Supplied information:
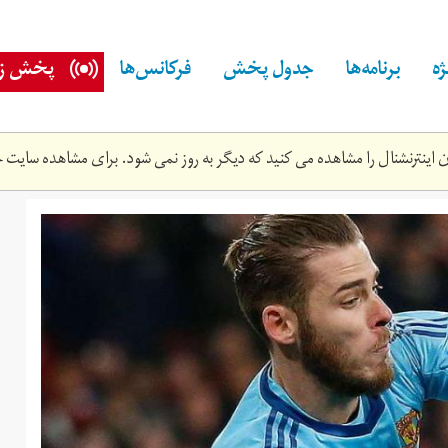
ه
برنامه‌ها
جدول پخش
فرکانس‌ها
پخش زن
اینترنشنال را مشاهده می کنید که دیگر به روز نمی شود. برای مشاهده سایت ج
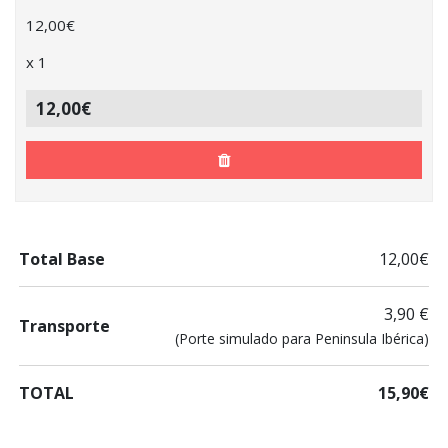
12,00
€
x
1
12,00€
Total Base
12,00€
3,90 €
Transporte
(Porte simulado para Peninsula Ibérica)
TOTAL
15,90€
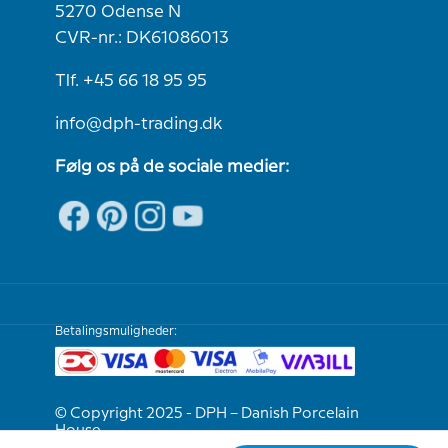
5270 Odense N
CVR-nr.: DK61086013
Tlf. +45 66 18 95 95
info@dph-trading.dk
Følg os på de sociale medier:
Betalingsmuligheder:
© Copyright 2025 - DPH – Danish Porcelain
House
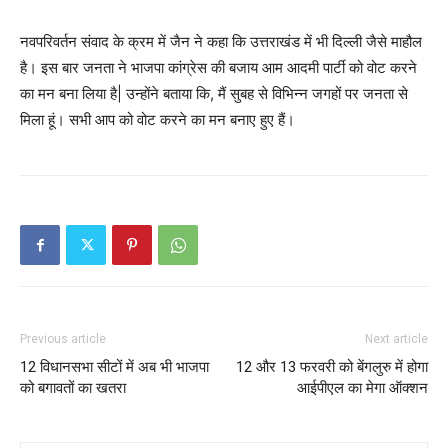
नवपरिवर्तन संवाद के क्रम में जैन ने कहा कि उत्तराखंड में भी दिल्ली जैसे माहौल
है। इस बार जनता ने भाजपा कांग्रेस की बजाय आम आदमी पार्टी को वोट करने
का मन बना लिया है| उन्होंने बताया कि, मैं सुबह से विभिन्न जगहों पर जनता से
मिला हूं। सभी आप को वोट करने का मन बनाए हुए हैं।
Previous article
Next article
12 विधानसभा सीटों में अब भी भाजपा
12 और 13 फरवरी को बेंगलुरु में होगा
को बगावतों का खतरा
आईपीएल का मेगा ऑक्शन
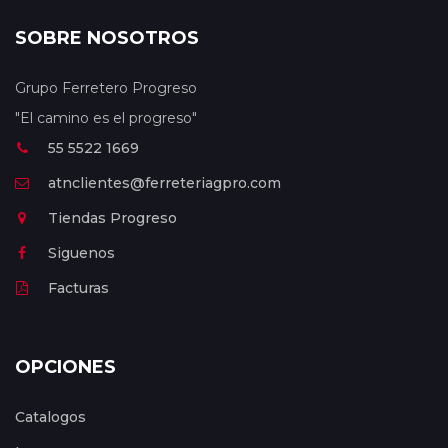
SOBRE NOSOTROS
Grupo Ferretero Progreso
"El camino es el progreso"
55 5522 1669
atnclientes@ferreteriagpro.com
Tiendas Progreso
Siguenos
Facturas
OPCIONES
Catalogos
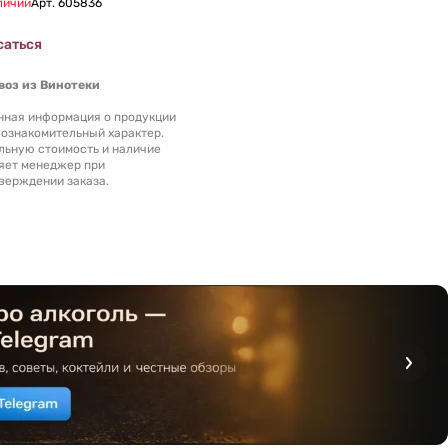
личии
Арт.
605836
саться
оз из Винотеки
нная информация о продукции
 ознакомительный характер.
льную стоимость и наличие
яет менеджер при
верждении заказа.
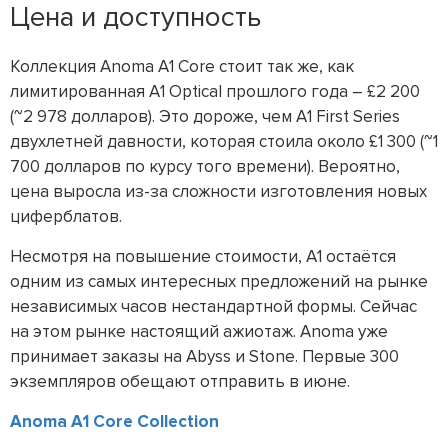
Цена и доступность
Коллекция Anoma A1 Core стоит так же, как
лимитированная A1 Optical прошлого года – £2 200
(~2 978 долларов). Это дороже, чем A1 First Series
двухлетней давности, которая стоила около £1 300 (~1
700 долларов по курсу того времени). Вероятно,
цена выросла из-за сложности изготовления новых
циферблатов.
Несмотря на повышение стоимости, A1 остаётся
одним из самых интересных предложений на рынке
независимых часов нестандартной формы. Сейчас
на этом рынке настоящий ажиотаж. Anoma уже
принимает заказы на Abyss и Stone. Первые 300
экземпляров обещают отправить в июне.
Anoma A1 Core Collection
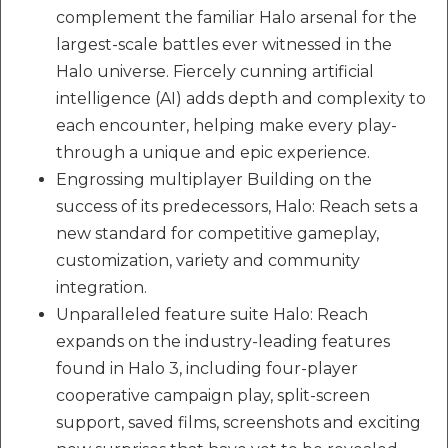
complement the familiar Halo arsenal for the
largest-scale battles ever witnessed in the
Halo universe. Fiercely cunning artificial
intelligence (AI) adds depth and complexity to
each encounter, helping make every play-
through a unique and epic experience.
Engrossing multiplayer Building on the
success of its predecessors, Halo: Reach sets a
new standard for competitive gameplay,
customization, variety and community
integration.
Unparalleled feature suite Halo: Reach
expands on the industry-leading features
found in Halo 3, including four-player
cooperative campaign play, split-screen
support, saved films, screenshots and exciting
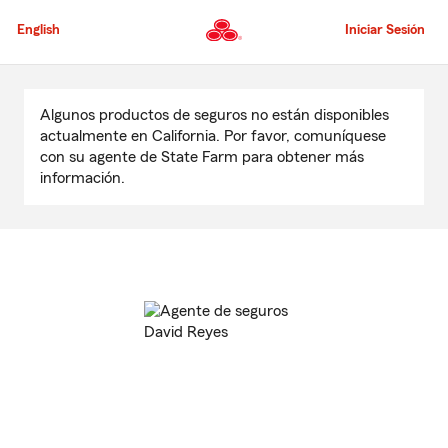
Pasar
al
English
Iniciar Sesión
contenido
principal
Comienzo
del
Algunos productos de seguros no están disponibles
contenido
actualmente en California. Por favor, comuníquese
principal
con su agente de State Farm para obtener más
información.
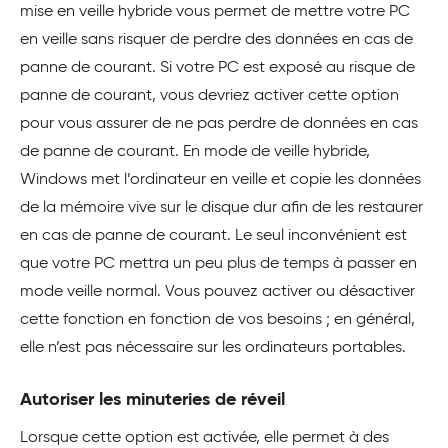
mise en veille hybride vous permet de mettre votre PC
en veille sans risquer de perdre des données en cas de
panne de courant. Si votre PC est exposé au risque de
panne de courant, vous devriez activer cette option
pour vous assurer de ne pas perdre de données en cas
de panne de courant. En mode de veille hybride,
Windows met l’ordinateur en veille et copie les données
de la mémoire vive sur le disque dur afin de les restaurer
en cas de panne de courant. Le seul inconvénient est
que votre PC mettra un peu plus de temps à passer en
mode veille normal. Vous pouvez activer ou désactiver
cette fonction en fonction de vos besoins ; en général,
elle n’est pas nécessaire sur les ordinateurs portables.
Autoriser les minuteries de réveil
Lorsque cette option est activée, elle permet à des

About this exercise:
Rewrite the entries from the line containing "complement the familiar Halo arsenal for the" through the line containing "información.", swapping "Engrossing" for "Immersive" and keeping everything else the same. Give only those lines, without the pictures.

Answer box:
complement the familiar Halo arsenal for the
largest-scale battles ever witnessed in the
Halo universe. Fiercely cunning artificial
intelligence (AI) adds depth and complexity to
each encounter, helping make every play-
through a unique and epic experience.
Immersive multiplayer Building on the
success of its predecessors, Halo: Reach sets a
new standard for competitive gameplay,
customization, variety and community
integration.
Unparalleled feature suite Halo: Reach
expands on the industry-leading features
found in Halo 3, including four-player
cooperative campaign play, split-screen
support, saved films, screenshots and exciting
Pasar
al
English
Iniciar Sesión
contenido
principal
Comienzo
del
Algunos productos de seguros no están disponibles
contenido
actualmente en California. Por favor, comuníquese
principal
con su agente de State Farm para obtener más
información.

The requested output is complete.